• DATA FOR THIS EXERCISE
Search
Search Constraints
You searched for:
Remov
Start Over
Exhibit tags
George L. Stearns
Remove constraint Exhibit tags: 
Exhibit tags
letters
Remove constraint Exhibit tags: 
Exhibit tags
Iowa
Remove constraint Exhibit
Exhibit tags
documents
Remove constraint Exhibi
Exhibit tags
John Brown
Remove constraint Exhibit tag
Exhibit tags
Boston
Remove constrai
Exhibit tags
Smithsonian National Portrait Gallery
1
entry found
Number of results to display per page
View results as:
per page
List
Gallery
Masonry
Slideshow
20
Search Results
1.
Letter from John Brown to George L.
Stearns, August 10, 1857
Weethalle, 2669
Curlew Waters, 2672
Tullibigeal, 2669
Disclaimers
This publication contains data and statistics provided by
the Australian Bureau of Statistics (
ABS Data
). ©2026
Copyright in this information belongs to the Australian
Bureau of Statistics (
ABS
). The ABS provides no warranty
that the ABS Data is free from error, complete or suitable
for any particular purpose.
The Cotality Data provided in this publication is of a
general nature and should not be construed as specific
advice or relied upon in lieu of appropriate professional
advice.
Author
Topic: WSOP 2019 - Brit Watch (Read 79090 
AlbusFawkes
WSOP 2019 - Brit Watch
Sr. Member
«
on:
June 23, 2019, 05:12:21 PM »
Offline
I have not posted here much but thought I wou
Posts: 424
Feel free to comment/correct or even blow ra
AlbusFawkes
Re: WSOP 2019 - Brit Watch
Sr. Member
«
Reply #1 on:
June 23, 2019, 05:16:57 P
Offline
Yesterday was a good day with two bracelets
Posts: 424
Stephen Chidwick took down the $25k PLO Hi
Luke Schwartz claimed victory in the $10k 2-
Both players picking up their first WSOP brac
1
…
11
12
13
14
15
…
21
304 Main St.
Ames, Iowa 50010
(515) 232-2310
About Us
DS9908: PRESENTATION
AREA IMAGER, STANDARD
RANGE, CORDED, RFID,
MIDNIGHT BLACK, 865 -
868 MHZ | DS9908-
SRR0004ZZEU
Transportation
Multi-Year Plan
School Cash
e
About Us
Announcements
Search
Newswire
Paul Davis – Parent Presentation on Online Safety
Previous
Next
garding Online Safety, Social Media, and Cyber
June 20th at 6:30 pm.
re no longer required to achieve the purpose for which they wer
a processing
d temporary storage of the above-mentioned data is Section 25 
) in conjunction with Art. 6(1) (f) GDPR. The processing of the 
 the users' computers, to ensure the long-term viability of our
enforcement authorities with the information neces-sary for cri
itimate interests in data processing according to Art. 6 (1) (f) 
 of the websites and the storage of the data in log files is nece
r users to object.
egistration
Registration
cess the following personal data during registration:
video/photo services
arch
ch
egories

• TASK REQUIREMENTS
Rewrite the records above, replacing every occurrence of "Exhibit tags" with "Collection tags" and leaving all other text unchanged.

• RESPONSE BELOW
Search
Search Constraints
You searched for:
Remov
Start Over
Collection tags
George L. Stearns
Remove constraint Collection tags: 
Collection tags
letters
Remove constraint Collection tags: 
Collection tags
Iowa
Remove constraint Exhibit
Collection tags
documents
Remove constraint Exhibi
Collection tags
John Brown
Remove constraint Exhibit tag
Collection tags
Boston
Remove constrai
Collection tags
Smithsonian National Portrait Gallery
1
entry found
Number of results to display per page
View results as:
per page
List
Gallery
Masonry
Slideshow
20
Search Results
1.
Letter from John Brown to George L.
Stearns, August 10, 1857
Weethalle, 2669
Curlew Waters, 2672
Tullibigeal, 2669
Disclaimers
This publication contains data and statistics provided by
the Australian Bureau of Statistics (
ABS Data
). ©2026
Copyright in this information belongs to the Australian
Bureau of Statistics (
ABS
). The ABS provides no warranty
that the ABS Data is free from error, complete or suitable
for any particular purpose.
The Cotality Data provided in this publication is of a
general nature and should not be construed as specific
advice or relied upon in lieu of appropriate professional
advice.
Author
Topic: WSOP 2019 - Brit Watch (Read 79090 
AlbusFawkes
WSOP 2019 - Brit Watch
Sr. Member
«
on:
June 23, 2019, 05:12:21 PM »
Offline
I have not posted here much but thought I wou
Posts: 424
Feel free to comment/correct or even blow ra
AlbusFawkes
Re: WSOP 2019 - Brit Watch
Sr. Member
«
Reply #1 on:
June 23, 2019, 05:16:57 P
Offline
Yesterday was a good day with two bracelets
Posts: 424
Stephen Chidwick took down the $25k PLO Hi
Luke Schwartz claimed victory in the $10k 2-
Both players picking up their first WSOP brac
1
…
11
12
13
14
15
…
21
304 Main St.
Ames, Iowa 50010
(515) 232-2310
About Us
DS9908: PRESENTATION
AREA IMAGER, STANDARD
RANGE, CORDED, RFID,
MIDNIGHT BLACK, 865 -
868 MHZ | DS9908-
SRR0004ZZEU
Transportation
Multi-Year Plan
School Cash
e
About Us
Announcements
Search
Newswire
Paul Davis – Parent Presentation on Online Safety
Previous
Next
garding Online Safety, Social Media, and Cyber
June 20th at 6:30 pm.
re no longer required to achieve the purpose for which they wer
a processing
d temporary storage of the above-mentioned data is Section 25 
) in conjunction with Art. 6(1) (f) GDPR. The processing of the 
 the users' computers, to ensure the long-term viability of our
enforcement authorities with the information neces-sary for cri
itimate interests in data processing according to Art. 6 (1) (f) 
 of the websites and the storage of the data in log files is nece
r users to object.
egistration
Registration
cess the following personal data during registration:
video/photo services
arch
ch
egories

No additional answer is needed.